Although it took awhile, America collectively saw the error of its ways.  Now, any veteran--in or out of uniform--is a hero.  "Thank you for your service" has become the mantra du jour.  Many military folk, like my father, made the service their career, but I venture to say that just as many enlisted for a 2-3-year stint for the benefits, then went home.  And many enlist (like my own brother) because they've screwed up in life and really didn't have any other respectable way out of the mess they created.  I don't want to paint veterans with a broad brush because I know better, but some of the people we are thanking for the rest of their lives for their two years of service are some of the nastiest sons of bitches on the planet; yet it's good Public Relations for places to honor veterans with discounts, free drinks, free food, etc.  OoRah!  I'm not taking away the honor that our veterans deserve; only saying that the pendulum swings both ways.

First responders have also now become the recipients of our undying gratitude, which they always should have had.  But let's get real for a moment, shouldn't every workaday person be hailed for what they do to keep us connected?  Teachers in American public education have taken a bad rap over the last 30 years.  Now suddenly they are heroes because parents have had to teach their own kids at home due to the pandemic.  Every single American signs up to do what they do by way of employment.  You aren't a hero for doing your job.  Even people who do something heroic that isn't in their job description will declare that they only did what any person should do.  Yes!
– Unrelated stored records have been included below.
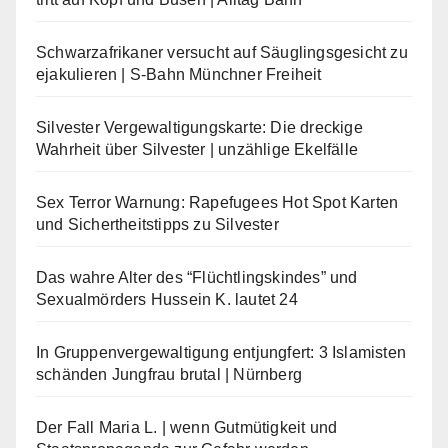
Schwarzafrikaner versucht auf Säuglingsgesicht zu
ejakulieren | S-Bahn Münchner Freiheit
Silvester Vergewaltigungskarte: Die dreckige
Wahrheit über Silvester | unzählige Ekelfälle
Sex Terror Warnung: Rapefugees Hot Spot Karten
und Sichertheitstipps zu Silvester
Das wahre Alter des “Flüchtlingskindes” und
Sexualmörders Hussein K. lautet 24
In Gruppenvergewaltigung entjungfert: 3 Islamisten
schänden Jungfrau brutal | Nürnberg
Der Fall Maria L. | wenn Gutmütigkeit und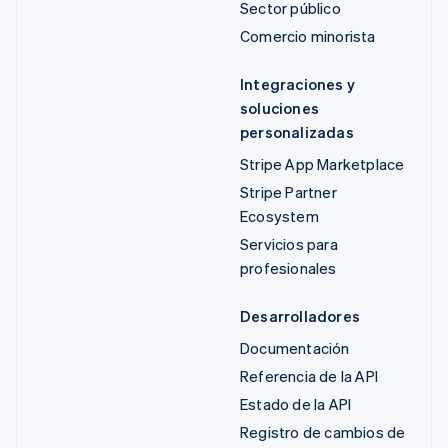
Sector público
Comercio minorista
Integraciones y
soluciones
personalizadas
Stripe App Marketplace
Stripe Partner
Ecosystem
Servicios para
profesionales
Desarrolladores
Documentación
Referencia de la API
Estado de la API
Registro de cambios de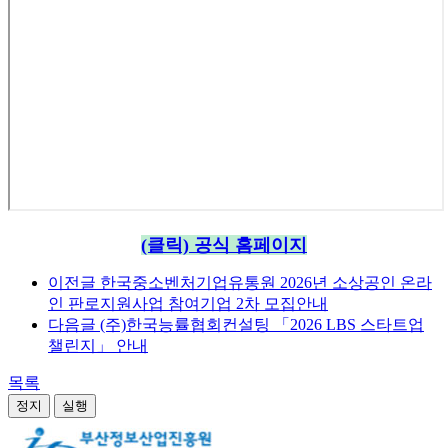
(클릭) 공식 홈페이지
이전글
한국중소벤처기업유통원 2026년 소상공인 온라
인 판로지원사업 참여기업 2차 모집안내
다음글
(주)한국능률협회컨설팅 「2026 LBS 스타트업
챌린지」 안내
목록
정지
실행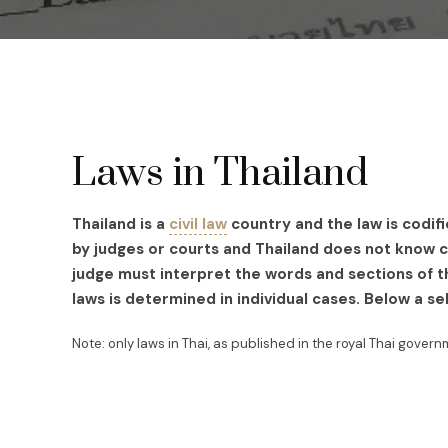
Laws in Thailand
Thailand is a
civil law
country and the law is codif
by judges or courts and Thailand does not know ca
judge must interpret the words and sections of th
laws is determined in individual cases. Below a se
Note: only laws in Thai, as published in the royal Thai govern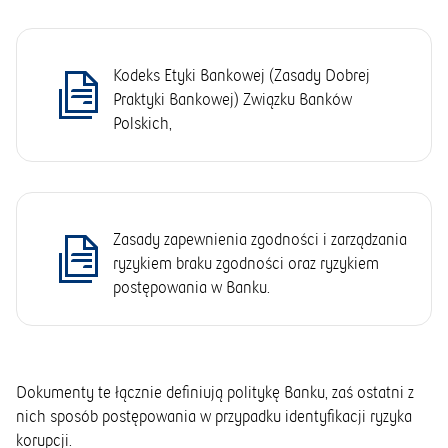
Kodeks Etyki Bankowej (Zasady Dobrej
Praktyki Bankowej) Związku Banków
Polskich,
Zasady zapewnienia zgodności i zarządzania
ryzykiem braku zgodności oraz ryzykiem
postępowania w Banku.
Dokumenty te łącznie definiują politykę Banku, zaś ostatni z
nich sposób postępowania w przypadku identyfikacji ryzyka
korupcji.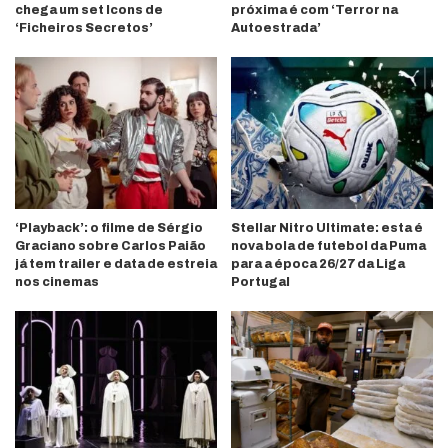
chega um set Icons de
próxima é com ‘Terror na
‘Ficheiros Secretos’
Autoestrada’
‘Playback’: o filme de Sérgio
Stellar Nitro Ultimate: esta é
Graciano sobre Carlos Paião
nova bola de futebol da Puma
já tem trailer e data de estreia
para a época 26/27 da Liga
nos cinemas
Portugal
But I digress.  Shift gears here, to my college days during the MLK years of peaceful demonstrations for civil rights, often turned violent when police responded with tear gas, dogs, fire hoses, beatings, and arrests. When the public focus was on the mistreatment of people of color (POC), suddenly it was the popular thing for white students to have a black friend on campus.  It's happening now, too.  Right where you live.  People are trying to sympathize with rhetoric, just as I am with this blog post.  As much as you want to prove that you aren't racist by reaching out to black businesses and black families, you don't get it.  If you are white, you are already a racist, no matter how well you treat POC or how much you identify with your black brothers and sisters, because you are part of the majority race around which our whole system of life is based.  You were born white, in the same way your neighbors were born black.  Neither they nor you can help that.  The question now becomes how to change the system of racial inequality due to the accident of birth.

Adopting a Negro (the actual term for the black race that even MLK used, so don't hate me) is tokenism.  "I have a black friend, so you can't call me racist!"  Yeah, I can.  You surely know how your black brothers and sisters are being treated.  What are you doing about it?

I was raised in a white world, in white neighborhoods through no fault of my own, but I have come to know discrimination when I see it.  I'm pretty sure black folk won't get free drinks or meals just because they're black, like the veterans do.  I'm pretty sure they know that the attention they are getting right now is momentary.  It's happened before.  I'm also 100% sure that the POC among us don't want to be your special "project" to give them the rights that they should already have, by law.  If you have to ask what "they" want, look to your own values.  What do YOU want?  God don't make no junk!  I'm pretty sure that POC would love just to be able to live their lives, as white people do, without fear of being profiled, followed, pulled over, detained, or killed. 

The dialogue goes beyond racial discrimination.
How hard do we have to work to accept our brothers and sisters of the LGBTQ community?
How far into the Scriptures do you think you need to dig to find "Love your neighbor as you love yourself"?  "Feed my sheep"?  "Treat others as you want to be treated?"  "He who is without sin cast the first stone?"

Obviously, I'm not a POC.  There are no POC around me, but I'll be damned if I will be silent while anyone is suffering for reasons out of their control.

(Signed)  Just another bleeding-heart liberal "snowflake" who believes that America has failed in its promises.